• [Task item] Filter the records for "timestart" and keep each line that has it.

═══ Data shown ═══

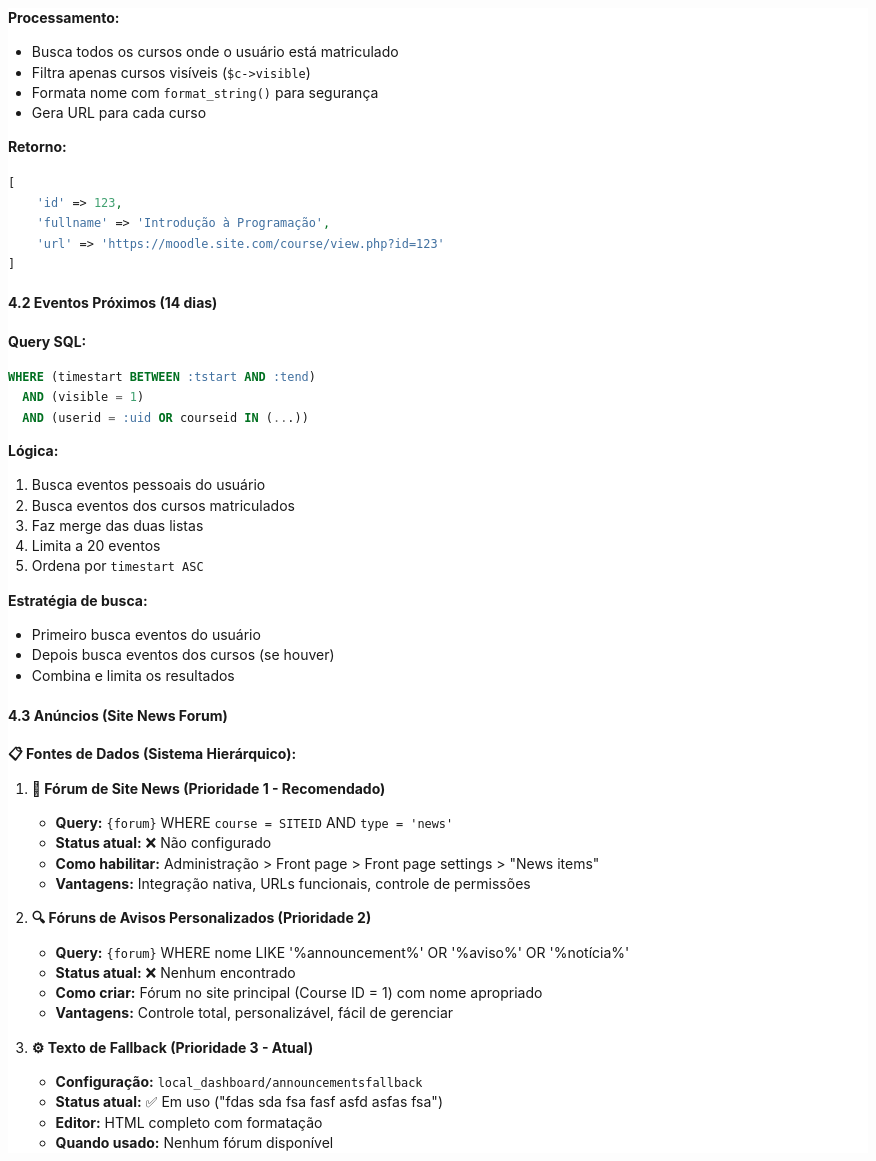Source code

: **Processamento:**
- Busca todos os cursos onde o usuário está matriculado
- Filtra apenas cursos visíveis (`$c->visible`)
- Formata nome com `format_string()` para segurança
- Gera URL para cada curso

**Retorno:**
```php
[
    'id' => 123,
    'fullname' => 'Introdução à Programação',
    'url' => 'https://moodle.site.com/course/view.php?id=123'
]
```

#### 4.2 Eventos Próximos (14 dias)

**Query SQL:**
```sql
WHERE (timestart BETWEEN :tstart AND :tend) 
  AND (visible = 1)
  AND (userid = :uid OR courseid IN (...))
```

**Lógica:**
1. Busca eventos pessoais do usuário
2. Busca eventos dos cursos matriculados
3. Faz merge das duas listas
4. Limita a 20 eventos
5. Ordena por `timestart ASC`

**Estratégia de busca:**
- Primeiro busca eventos do usuário
- Depois busca eventos dos cursos (se houver)
- Combina e limita os resultados

#### 4.3 Anúncios (Site News Forum)

**📋 Fontes de Dados (Sistema Hierárquico):**

1. **🎯 Fórum de Site News (Prioridade 1 - Recomendado)**
   - **Query:** `{forum}` WHERE `course = SITEID` AND `type = 'news'`
   - **Status atual:** ❌ Não configurado 
   - **Como habilitar:** Administração > Front page > Front page settings > "News items"
   - **Vantagens:** Integração nativa, URLs funcionais, controle de permissões

2. **🔍 Fóruns de Avisos Personalizados (Prioridade 2)**
   - **Query:** `{forum}` WHERE nome LIKE '%announcement%' OR '%aviso%' OR '%notícia%'
   - **Status atual:** ❌ Nenhum encontrado
   - **Como criar:** Fórum no site principal (Course ID = 1) com nome apropriado
   - **Vantagens:** Controle total, personalizável, fácil de gerenciar

3. **⚙️ Texto de Fallback (Prioridade 3 - Atual)**
   - **Configuração:** `local_dashboard/announcementsfallback` 
   - **Status atual:** ✅ Em uso ("fdas sda fsa fasf asfd asfas fsa")
   - **Editor:** HTML completo com formatação
   - **Quando usado:** Nenhum fórum disponível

═══

• [Exercise output]
WHERE (timestart BETWEEN :tstart AND :tend) 
5. Ordena por `timestart ASC`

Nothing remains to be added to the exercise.